Released 2006. Director: Sarah Polley
YOU WAKE UP ONE MORNING AND YOUR WIFE OF OVER 40 YEARS has no idea who you are. She doesn’t remember anything about your lives together. She doesn’t know your name and she’s never going to remember that you’re her husband. She’s here, but not really here.
Alzheimer’s Disease may not be everyone’s idea for a movie, but don’t let that stop you. Away From Her is an immaculately and delicately told story with quiet grace and understanding.
Having been told that she’s developing Alzheimer’s, Fiona decides to check herself into a nursing home rather than degenerating slowly in front of her husband. To help residents settle in and adjust to their new environment, the home forbids family visit for the first 30 days.

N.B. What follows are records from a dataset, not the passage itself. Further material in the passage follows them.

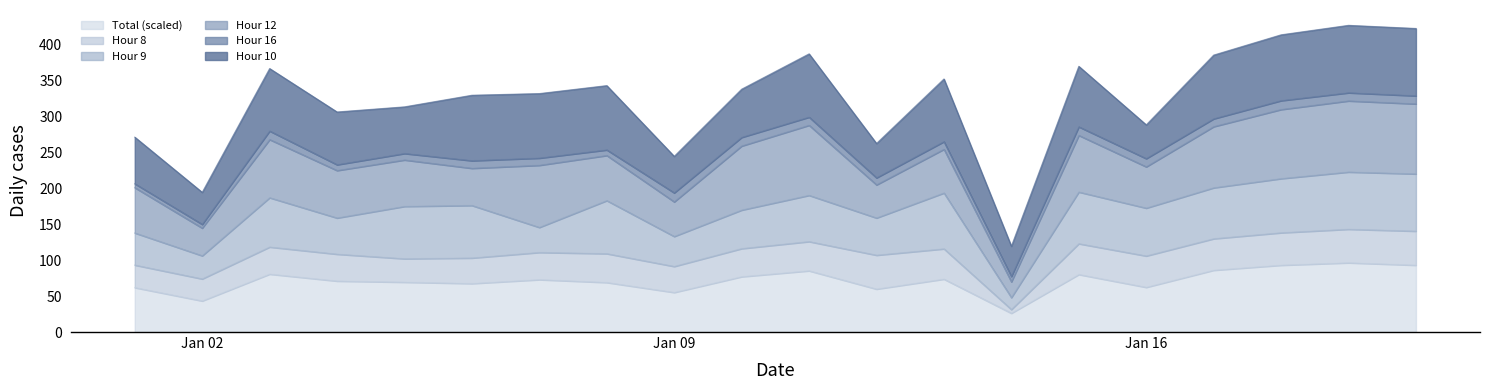

Which series ends up on top after the final intersection of Hour 9 and Hour 12?

Hour 12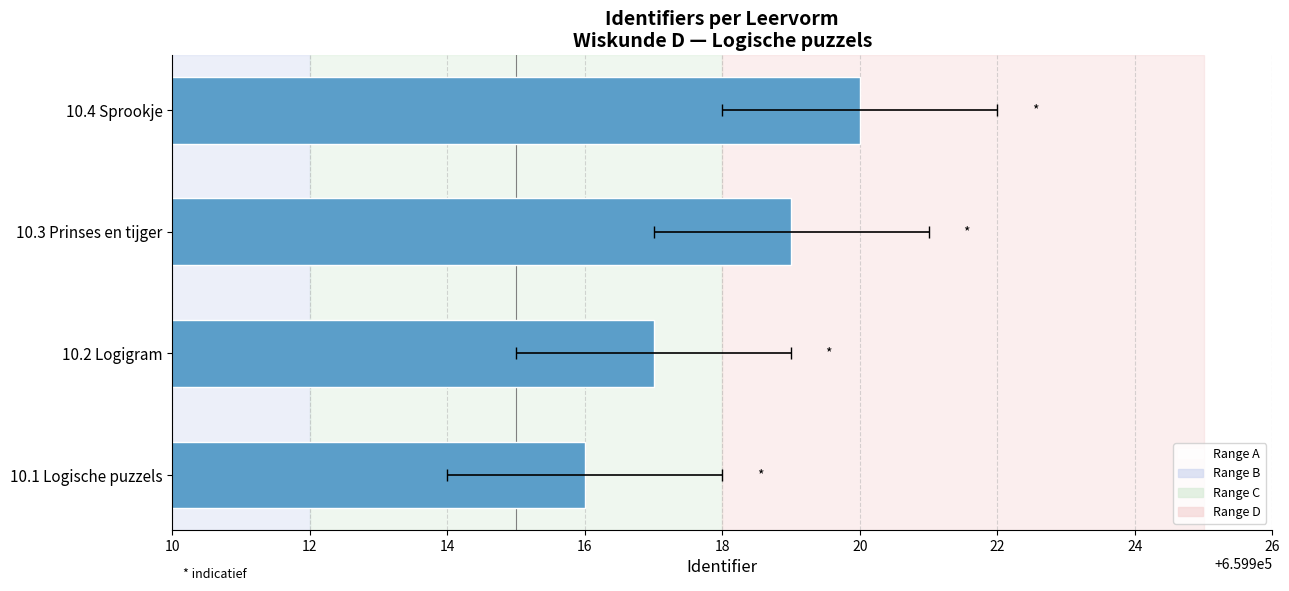

Reading left to right, extract all data points from this chart.

659916	659917	659919	659920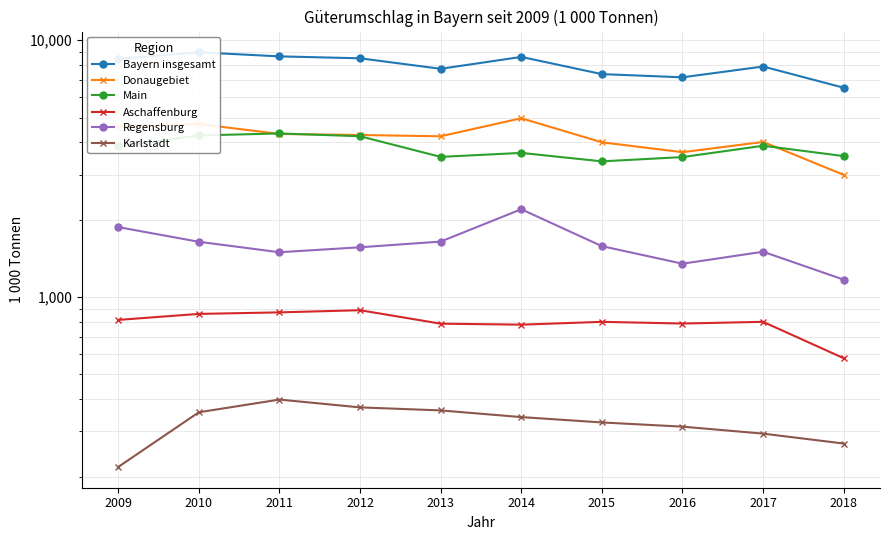

Which label corresponds to the smallest value in the chart?

2009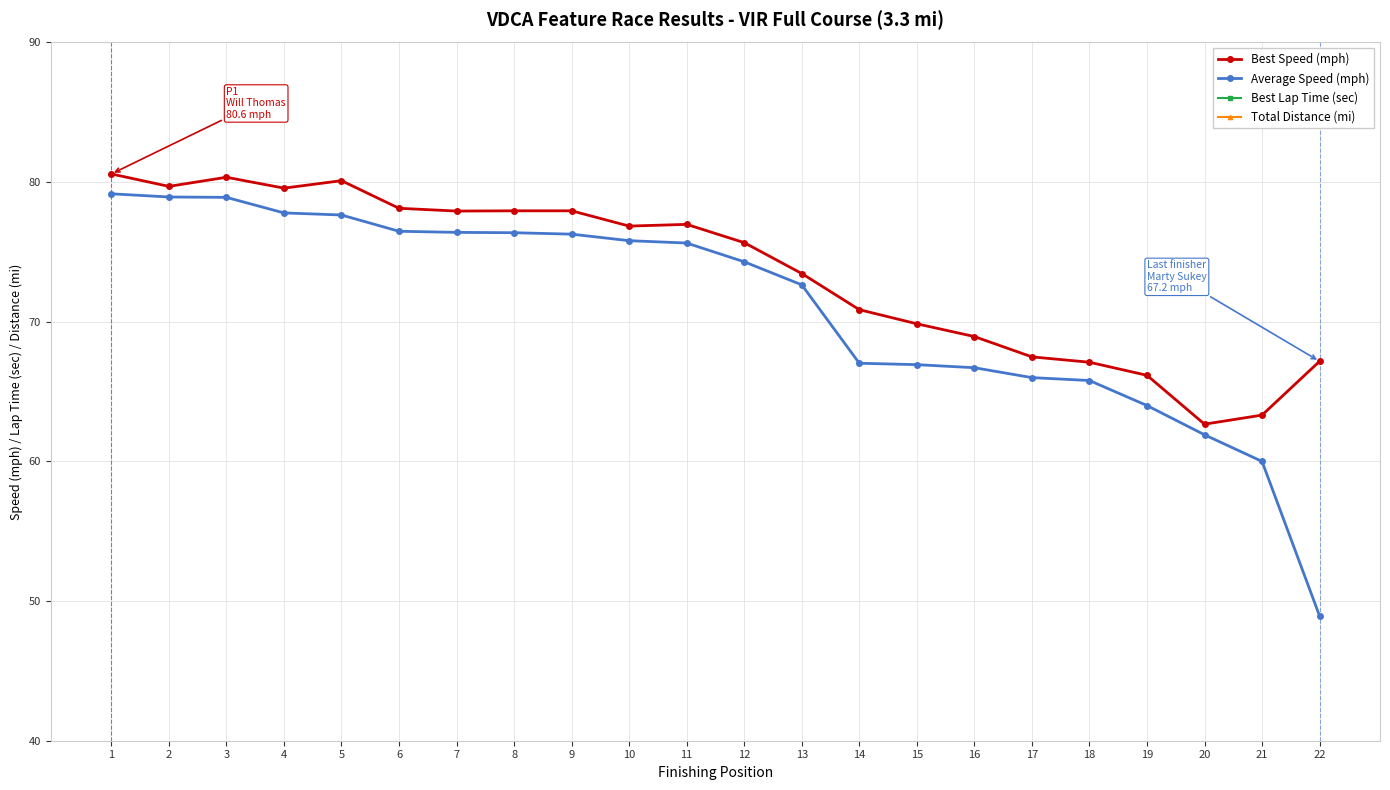

True or false: Average Speed (mph) has a value of 125.2 at 13.

False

At the end of this period, Fiona’s husband Grant goes to see her, flowers in hand. Fiona, who appears to be contented and normal, no longer knows Grant as her husband of four decades.
For actress Sarah Polley, who was only 28 years old when she tackled this challenging theme in her first attempt as a director, the achievement is all the more sweeter and notable because of her age. Polley’s maturity and skills are evident in her remarkably serene and unsentimental approach. She maintains a gentle hold on the unfolding of the story with an unhurried rhythm, almost as if letting the characters find the time to locate their memories and live their lives while they’re unravelling.
Instead of painting a downbeat and gloomy picture, Polley floods the scenes with bright winter lights. In a way, everything appears clear and sharp, yet it’s also like a fade to white. Simplicity is obviously Polley’s guiding principle, one that is immensely effective and persuasive. Acting is top-notch. Julie Christie gives the year’s best performance of any actresses. Warm, piercing, even as her character’s memory fades, no pity, only dignity. As her despairing husband, Gordon Pinsent’s patience and melancholy gives the movie its emotional anchor.
The mentally debilitating condition is a journey nobody chooses, but Away From Her shows how bittersweet it can be when we allow ourselves the strength to adapt to a new reality.